Real simple solution. Have your own debit/credit card not tied to spouse.

But Square retaining the CC number seems to be a security concern for hacking, no?

i’m not trying to be obtuse, but here’s what i don’t get:

does every transaction for this particular card have notifications go to that email address? i mean, if I as a retailer have Square set up for my business, and i process a transaction for a first time customer (i.e. you), do i not have control as to where any type of invoice is sent via email?

What I find interesting is that sometimes I get the option to put in an email address and othertimes it just says “Thanks” and it’s over.

Here’s the text directly from the Square website:

After your first purchase at a Square seller, you’ll have the option to provide your email address or phone number if you would like to receive digital receipts. If you provide an email address, you’ll start receiving automatic receipts delivered by Square at that email address for all purchases you make from Square sellers using the same card. Any card with that card number, regardless of the name on the card, will receive automatic receipts for purchases made at Square merchants to the initial email provided. Learn more about automatic receipts and shared cards.

If you provide a phone number to receive an SMS receipt from a Square merchant, this information will be pre-populated on the receipt screen for you to confirm during future purchases from Square merchants. You can edit the pre-populated phone number at the point of sale by tapping either field and entering new information.

To be PCI compliant, the CC processor (Square) is supposed to be the one holding CC info. The hacking concern is when a Merchant holds the CC info. The way the regs are set, liability to keep CC info safe is the responsibility of the CC processor – which is typically a large entity like Square, Authorize.net, PayPal, etc.
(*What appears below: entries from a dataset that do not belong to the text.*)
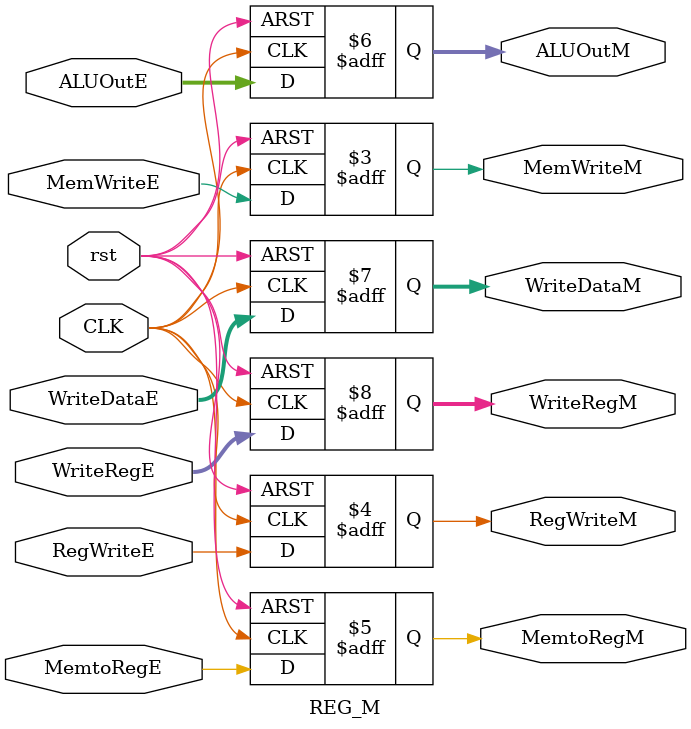
<source format=v>
module REG_M(
input [31:0] ALUOutE,WriteDataE,
input MemWriteE,RegWriteE,MemtoRegE,
input [4:0] WriteRegE,
input CLK,rst,
output reg MemWriteM,RegWriteM,MemtoRegM,
output reg [31:0] ALUOutM,WriteDataM,
output reg [4:0] WriteRegM 
);
always @(posedge CLK or negedge rst) begin
    if(!rst) begin
MemWriteM<=0;
RegWriteM<=0;
MemtoRegM<=0;
ALUOutM<=0;
WriteDataM<=0;
WriteRegM<=0;  
    end
    else begin
MemWriteM<=MemWriteE;
RegWriteM<=RegWriteE;
MemtoRegM<=MemtoRegE;
ALUOutM<=ALUOutE;
WriteDataM<=WriteDataE;
WriteRegM<=WriteRegE;
end 
end
endmodule
</source>
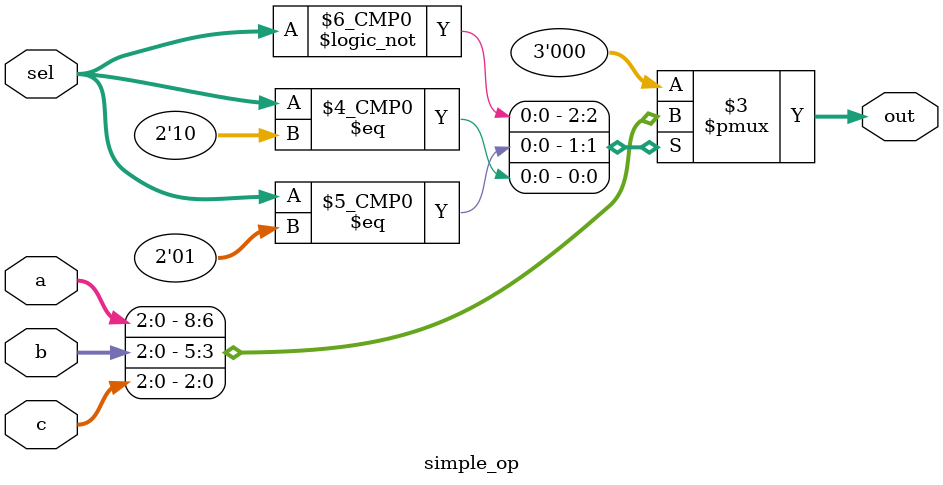
<source format=v>
module simple_op(a,b,c,sel,out);
    input [2:0] a,b,c;
    input [1:0] sel;
    output reg [2:0] out;
	
	
always @(*)
begin
    case(sel)
        2'b00   :   out = a;
        2'b01   :   out = b;
        2'b10   :   out = c;
        default :   out = 0;
    endcase
end 
endmodule 
</source>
Our system sends customer CC info to our processor along with billing info and then the processor returns a token. That token is only valid for our system to use, and we hold no CC info on our server – our system users can’t even see the expiration date of the card. If the billing info changes, we have to completely delete the token and re-enter the CC info with updated billing information. It sounds like this is how Square is set – but they are also including email address with the billing info. I can understand why that is frustrating for the customer, however if they didn’t do it that way they would need two systems running in parallel – a customer info system that you could edit, tied to the encrypted CC info system.

Let’s face it, the ability to get away with anything unnoticed is pretty much disappearing. You can’t be off your cell phone for a few hours without it raising questions about what you’re doing. You go to dinner with some friends but not others, then the others see photos of it on Facebook the next morning and know they weren’t invited. You try to buy something for your wife, she sees the charges before you give her the gift. Your location, email and text messages can be traced. Everywhere you go and everything you do leaves some kind of record behind.

Remember when we were growing up, you’d read those stories once a year or so about the guy that had two families for the last 20 years and neither knew about the other until the two families’ kids became friends in high school and figured it out? We are a very far cry from that world these days.

Holy cow! Guess I’ll have to have my neighbors buy wine for me from now on…

thanks for the clarification.

gotcha. that’s what i wasn’t getting.

gotta be a PIA when customers get issued new CC with the amount of fraud taking place…whole process has to begin again.

I have a CC account with different card #'s for each cardholder. I believe it’s Barclays bank.

I tried to pay cash for some bottles of Chidaine at Wine Exchange on my first visit to their shop, because I . . . er . . . was buying them as a gift for my wife rolleyes, and the woman at the register was insistent that I provide an email address for a receipt. I asked Kyle about it afterwards and he explained a way I could opt out of that in the future, but it’s even getting hard to buy things in cash without leaving a record.